En dehors de l’apprentissage des éco-gestes, la majeur partie de ce qui se passe en éducation en vue d’un développement durable fait référence aux changements climatiques. Certes, c’est l’épée de Damoclès qui pèse de plus en plus lourdement sur nos têtes, et les médias en sont la caisse de résonance. Mais que pouvons-nous y faire, nous, simples citoyens ? Et plus encore les enfants? Car si, en tant qu’adultes, nous pouvons au moins choisir d’isoler notre maison et de préférer un gros pull au chauffage, de supprimer nos voitures polluantes au profit des transports publiques, de passer des vacances en partant en train plutôt qu’en avion, de choisir des produits locaux ne nécessitant pas de longs transports…. que peuvent faire les enfants comme actions concrètes? Il faut être réaliste. Sans décisions politiques fortes et une économie se détournant complètement des hydrocarbures, nos actions individuelles ne vont pas sauver la planète. Par contre, elles ont le pouvoir de montrer aux dirigeants que nous sommes prêts à changer et à modifier nos habitudes. Ce qui n’est pas rien.

Mais côté école ? Est-ce bien le thème à aborder ? Certes, il est essentiel d’être conscient de la situation et de la comprendre, ne serait-ce que pour pouvoir accepter les changements que celle-ci devrait imposer. Par contre, l’impuissance que l’on ressent face à tout cela est peut-être encore plus déprimant pour les enfants que pour les adultes.

En abordant des thématiques tout aussi importantes mais peut-être moins médiatisées, l’école peut offrir aux élèves de véritables possibilités d’action. S’attaquer au problème de la diminution de la biodiversité en créant un jardin potager, des espaces fleuris, un étang permet d’observer de véritables changements, déjà sur le temps d’une année scolaire. Se préoccuper des ressources fossiles en identifiant les composants d’un smartphone ou d’un ordinateur peut faire prendre conscience qu’en changer toute les années est une ineptie écologique qui favorise cette économie débridée qui ruine notre environnement.
Travailler sur les habitudes alimentaires pour consommer moins de viande et provenant d’élevages non intensifs, des poissons issus d’une pêche artisanale sont également des thèmes dont les impacts peuvent être très directs.

Mais les écoles peuvent aussi, et surtout, s’attacher au développement de compétences socio-émotionnelles. Apprendre à respecter la vie sous toutes ses formes, l’autre quel qu’il soit et quelles que soient ses opinions, au travers d’attitudes bienveillantes, compréhensives, à travers la capacité à s’exprimer sans vouloir écraser l’autre sont autant de capacités primordiales pour un bien-être social autant que pour la nature.
Apprendre à collaborer, à s’entre-aider, à grandir ensemble en visant une « intelligence collective » plutôt qu’une compétition effrénée va dans le même sens. Mais pour ce faire, il faut peut-être remettre en question notre manière d’évaluer.
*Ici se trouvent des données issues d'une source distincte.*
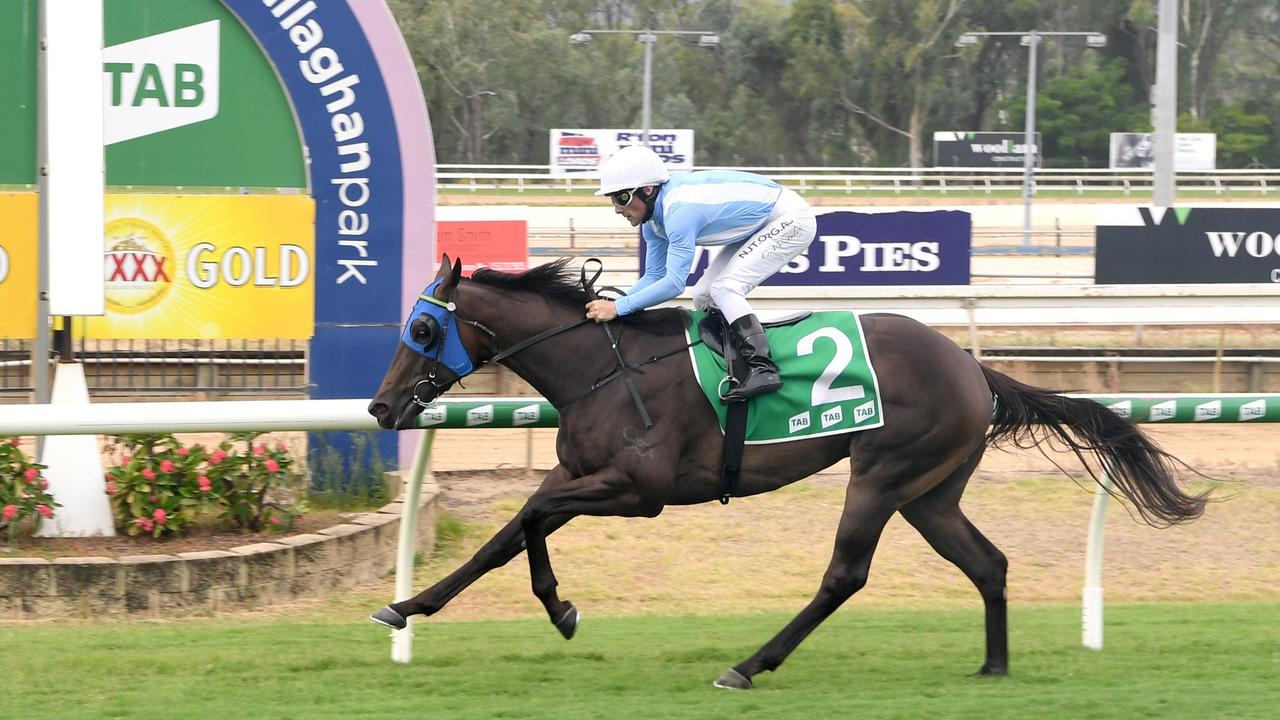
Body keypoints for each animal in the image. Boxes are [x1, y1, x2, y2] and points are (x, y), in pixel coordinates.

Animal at [366, 254, 1203, 686]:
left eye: (422, 328)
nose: (379, 407)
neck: (602, 368)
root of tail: (975, 368)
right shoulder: (580, 475)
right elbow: (507, 533)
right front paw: (408, 607)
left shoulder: (640, 491)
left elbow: (532, 520)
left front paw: (558, 608)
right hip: (930, 493)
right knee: (987, 562)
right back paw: (993, 668)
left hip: (881, 475)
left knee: (845, 576)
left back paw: (750, 663)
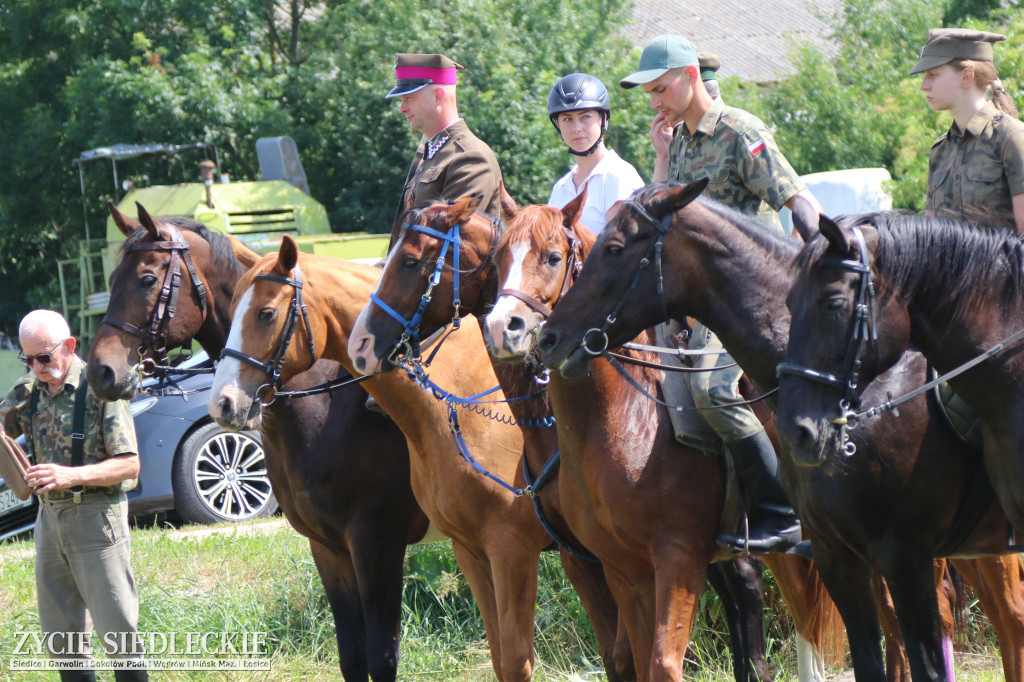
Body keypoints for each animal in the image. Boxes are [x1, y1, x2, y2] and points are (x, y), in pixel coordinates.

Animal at [83, 204, 428, 675]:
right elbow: (353, 655)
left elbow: (382, 654)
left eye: (147, 279)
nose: (100, 372)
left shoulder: (377, 543)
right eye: (113, 278)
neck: (326, 401)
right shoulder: (328, 548)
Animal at [348, 192, 843, 679]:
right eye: (502, 258)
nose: (361, 344)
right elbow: (619, 657)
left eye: (410, 260)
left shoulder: (659, 554)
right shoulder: (586, 557)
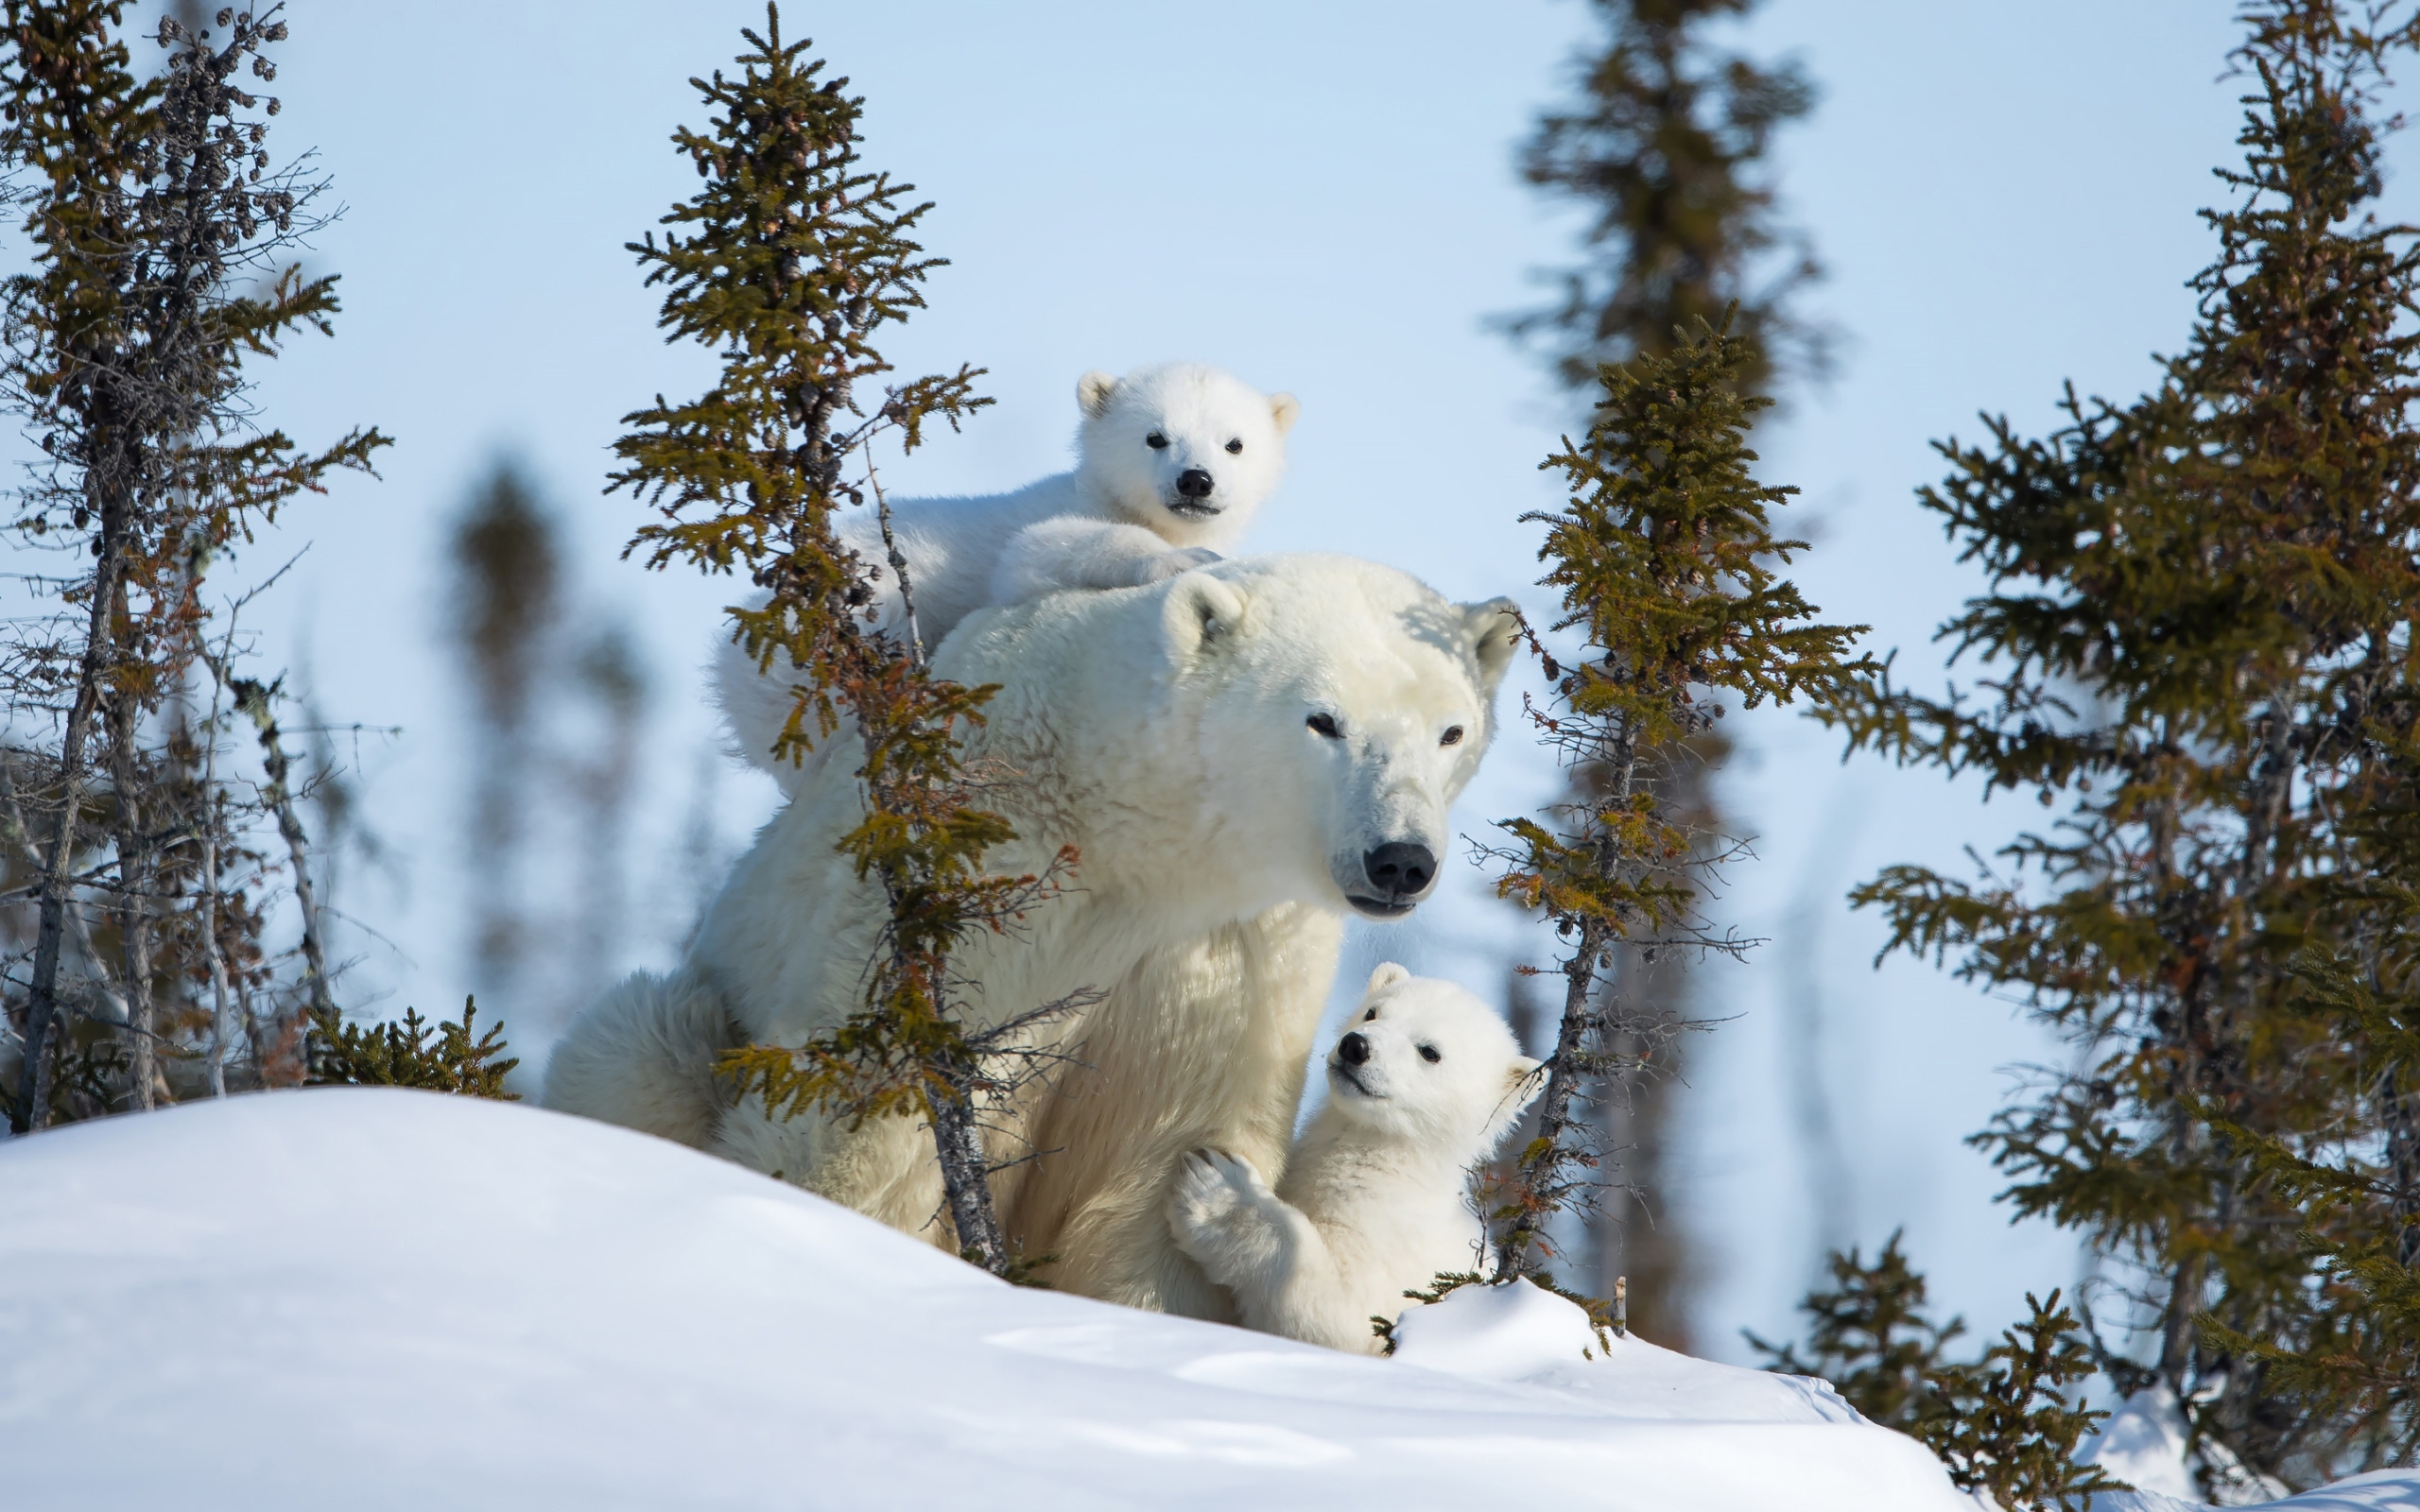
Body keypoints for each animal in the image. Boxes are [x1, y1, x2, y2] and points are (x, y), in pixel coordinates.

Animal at [549, 551, 1510, 1306]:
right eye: (1323, 720)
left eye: (1450, 731)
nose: (1400, 860)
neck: (1134, 839)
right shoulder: (969, 867)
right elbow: (865, 1104)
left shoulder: (1231, 953)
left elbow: (1157, 1156)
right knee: (641, 1039)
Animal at [706, 360, 1297, 774]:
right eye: (1155, 436)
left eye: (1234, 443)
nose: (1195, 480)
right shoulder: (1044, 524)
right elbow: (1037, 549)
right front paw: (1185, 557)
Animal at [1161, 968, 1539, 1354]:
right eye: (1373, 1012)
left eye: (1430, 1051)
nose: (1356, 1046)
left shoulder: (1390, 1256)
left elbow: (1338, 1314)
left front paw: (1218, 1188)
Tant que la collaboration sera appelée « tricherie » lors d’un test et que la “qualité” de l’élève sera évaluée à l’aune de la moyenne de la classe, tant par l’élève lui-même que pas ses parents, il y a peu de chance qu’on parvienne à atteindre ces idéaux.

Francine Pellaud

Francine Pellaud

Professeur à la Haute école pédagogique de Fribourg, Francine Pellaud s'intéresse aux compétences nécessaires aux élèves pour aborder sereinement et avec créativité les incertitudes de ce XXIe siècle.